I think if I made a real attempt, I could write something like the following, but since Kate Hudson did it so well and in a way I wish I’d done, I’ll just leave it as is:


Another point in time Prince added to my soundtrack was a few summers back. We were having a family weekend at my Aunt Cheri’s lake house. It was late into the night and the few of us who were many deep in beers and other concoctions decided 1 A.M. was the best time to go on a voyage throughout the chain of lakes that make up Canadian Lakes. A dear man, and now family friend, Jack, joined us. He had just beaten a hellish bout with cancer. Feeling victorious and full of life and time, Jack was the most obvious choice as lead guitarist on the ladder guitar. With cans of beer waving in hands, arms around each other, and in unison singing all the “ohhhh ohhh ohh oh’s” at the end of Purple Rain, we applauded Jack during the guitar solo and in true rock star fashion, he tossed the ladder overboard, letting it fall into the depths of the lake. At the time, we thought it was totally bad ass and all cheered. Come morning when my cousin’s donned scuba gear to search for the ladder, it didn’t seem so great. But regardless, that song became a defining point in our family and each time I hear it, even after hearing it in person, I think back on that night on the lake, with family all around and a sky full of stars over head, and I smile. Seeing Jack hold that ladder over his head and playing air guitar with that ladder… having a boat jam session on a night in August with family who live across the country, well, that’s something! A sign of hope and life and pure joy. A true example of how music impacts all that we do.

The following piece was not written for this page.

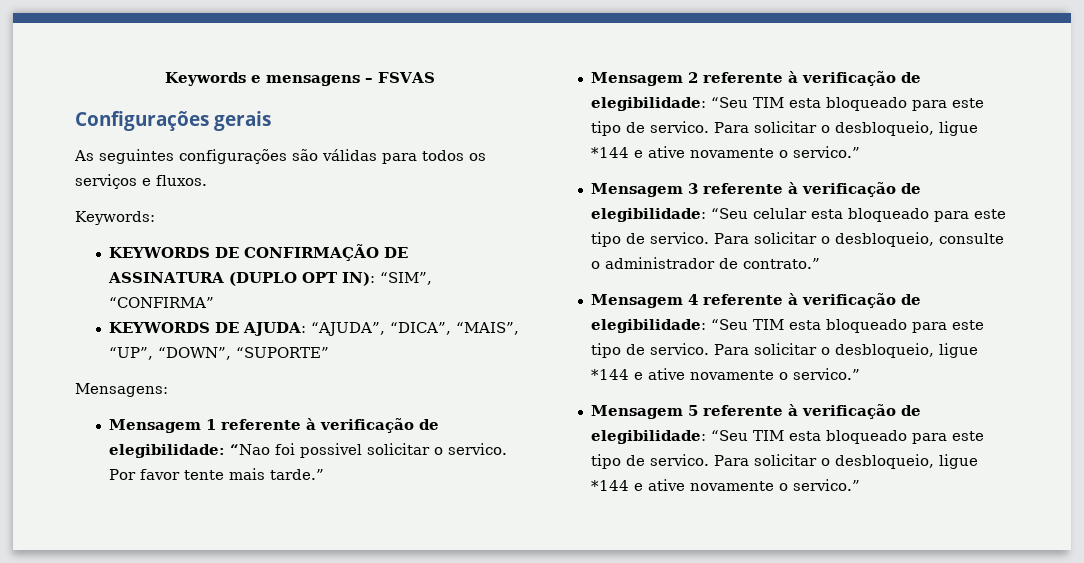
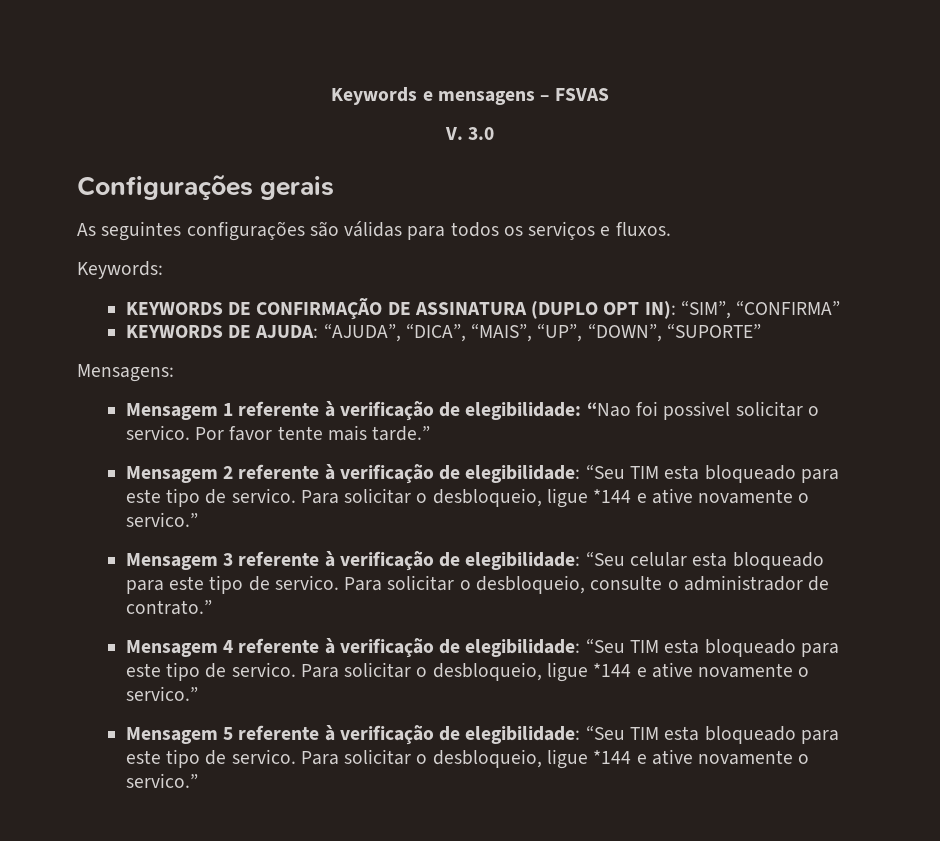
(436, 77) none -> [444,127,495,140] // V. 3.0

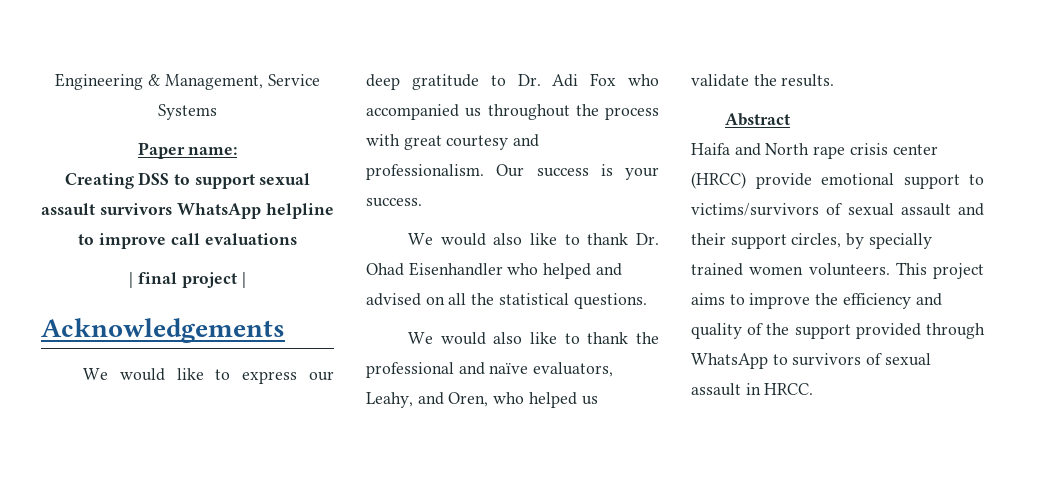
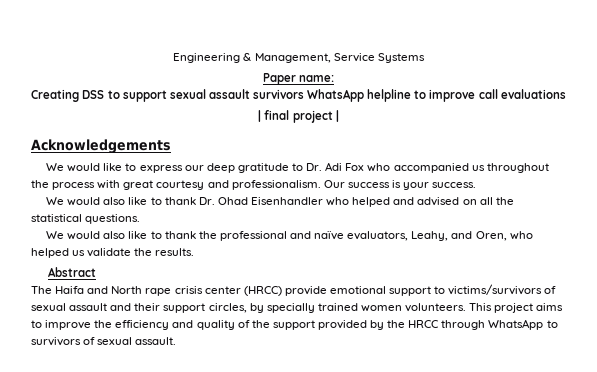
(791, 119) none -> [31,286,52,294] The
(921, 331) none -> [370,320,439,330] by the HRCC
[691,383,814,396] assault in HRCC. -> [135,337,177,345] assault.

Last year, when he announced he was coming to Detroit, Adam and I had decided there was no price limit. I will forever be thankful we were fortunate enough to see him in concert and I don’t think that kind of energy in the Fox will exist anywhere else within my life.  And I’m completely okay with that.

Over the next few days, I’m sure there will be a Prince song on everywhere you go. Just as with David Bowie earlier this year, Prince was a living legend and will be praised, memorialized, and be the subject of dedications by many for quite some time. And just as David Bowie, once the hype dwindles, Prince will be just another great name of our lifetime. We keep spinning along with the world and we remember that life carries on, but the music will still be there, just as any true friend would be. Sometimes, we may even live for those moments when a song brings up a memory, a feeling, a time and place we wish we could go back to. And Prince provided that portal for many. Allow the music to take over and give into the ventures of your being. At the very least, take a moment to pause and just listen to the music.

What musicians or songs make up the soundtrack of your life?